YOUR ASSIGNMENT
All lines holding the word "Nettoyage" are to be copied from the records beneath.

SUPPLIED RECORDS
•••••

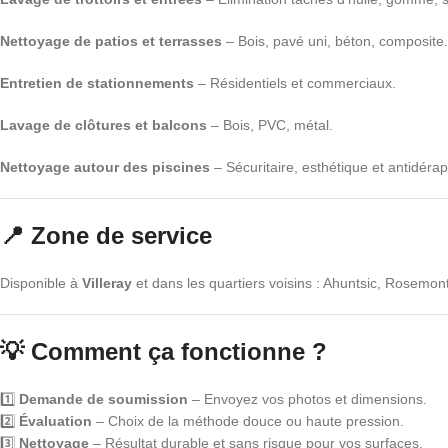
Nettoyage de patios et terrasses
– Bois, pavé uni, béton, composite.
Entretien de stationnements
– Résidentiels et commerciaux.
Lavage de clôtures et balcons
– Bois, PVC, métal.
Nettoyage autour des piscines
– Sécuritaire, esthétique et antidérap
📍 Zone de service
Disponible à
Villeray
et dans les quartiers voisins : Ahuntsic, Rosemont,
💡 Comment ça fonctionne ?
1️⃣
Demande de soumission
– Envoyez vos photos et dimensions.
2️⃣
Évaluation
– Choix de la méthode douce ou haute pression.
3️⃣
Nettoyage
– Résultat durable et sans risque pour vos surfaces.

•••••

OUTPUT OF THE TASK
Nettoyage de patios et terrasses
Nettoyage autour des piscines
Nettoyage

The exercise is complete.